95% of all business advice is worthless the minute you hear it. True, there are timeless business lessons out-there, but most of the stuff that you can read today you can safely ignore.

Why? All advice is given from the perspective and unique conditions at that point in time of the person that is dispensing it.

Take for example today’s post by David @ 37 Signals on how the web lost faith in charging money for stuff. The 37 Signals belief is that you must charge for apps, and if you don’t, then that’s just plain not right way to build business. But, this advice is specific to 37 Signals and their unique conditions. It is specific to their current belief system that says that you must charge for stuff to have successful business.

But…

What if founders of YouTube decided to charge for YouTube service instead of making it free? Would it gain such popularity to end up being sold for $1.65 billion to Google?

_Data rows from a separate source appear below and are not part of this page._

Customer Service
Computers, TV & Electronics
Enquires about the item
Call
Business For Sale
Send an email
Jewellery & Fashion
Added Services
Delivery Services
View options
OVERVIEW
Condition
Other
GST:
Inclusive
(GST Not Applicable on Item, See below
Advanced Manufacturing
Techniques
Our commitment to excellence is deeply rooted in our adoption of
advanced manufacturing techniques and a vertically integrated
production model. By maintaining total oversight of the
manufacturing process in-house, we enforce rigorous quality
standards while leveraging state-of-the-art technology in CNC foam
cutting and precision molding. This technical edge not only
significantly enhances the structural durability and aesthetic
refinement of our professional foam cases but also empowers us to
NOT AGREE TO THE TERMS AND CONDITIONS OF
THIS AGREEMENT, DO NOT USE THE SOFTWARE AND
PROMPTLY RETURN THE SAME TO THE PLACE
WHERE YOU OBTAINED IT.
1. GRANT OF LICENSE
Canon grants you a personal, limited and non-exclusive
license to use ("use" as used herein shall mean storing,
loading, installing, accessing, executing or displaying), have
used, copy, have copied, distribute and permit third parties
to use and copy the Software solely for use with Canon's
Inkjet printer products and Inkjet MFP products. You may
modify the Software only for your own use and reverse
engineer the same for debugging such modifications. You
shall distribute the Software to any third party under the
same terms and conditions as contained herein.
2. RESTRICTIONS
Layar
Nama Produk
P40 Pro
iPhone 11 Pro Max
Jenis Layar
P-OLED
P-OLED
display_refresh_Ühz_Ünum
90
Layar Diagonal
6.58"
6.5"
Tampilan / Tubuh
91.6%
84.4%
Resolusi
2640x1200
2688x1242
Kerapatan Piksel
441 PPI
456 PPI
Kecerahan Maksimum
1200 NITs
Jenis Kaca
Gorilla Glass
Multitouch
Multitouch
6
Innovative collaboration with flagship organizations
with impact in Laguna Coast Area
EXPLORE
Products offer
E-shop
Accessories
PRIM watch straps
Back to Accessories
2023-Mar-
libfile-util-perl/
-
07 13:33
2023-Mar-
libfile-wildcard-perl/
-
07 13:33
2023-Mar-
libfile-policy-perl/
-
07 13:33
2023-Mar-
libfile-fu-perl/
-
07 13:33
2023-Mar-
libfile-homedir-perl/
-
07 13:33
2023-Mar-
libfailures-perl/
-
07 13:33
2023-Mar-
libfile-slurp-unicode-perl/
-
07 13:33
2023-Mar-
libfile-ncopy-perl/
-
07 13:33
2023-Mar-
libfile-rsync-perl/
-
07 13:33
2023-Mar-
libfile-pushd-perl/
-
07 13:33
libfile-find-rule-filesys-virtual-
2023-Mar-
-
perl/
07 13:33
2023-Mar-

I doubt it.

What about Hotmail which Microsoft acquired for $400 million? If it weren’t free would it be so popular and have $400 million valuation? I doubt it.

Would 37 Signals have same level of success without open-source, free Rails which they used as fantastic marketing vehicle? I doubt it.

There is place for everything. There is place for free, there is place for paid and there is place for open source. What you use depends on your conditions, your business and what’s going on at that point in time in marketplace.

That’s why say that that 95% of all business advice is worthless. It is good food for thought, but not worth much more. It is too specific to the unique conditions of the person dispensing it… Come up with your own stuff and do it your own way and then you’ll succeed.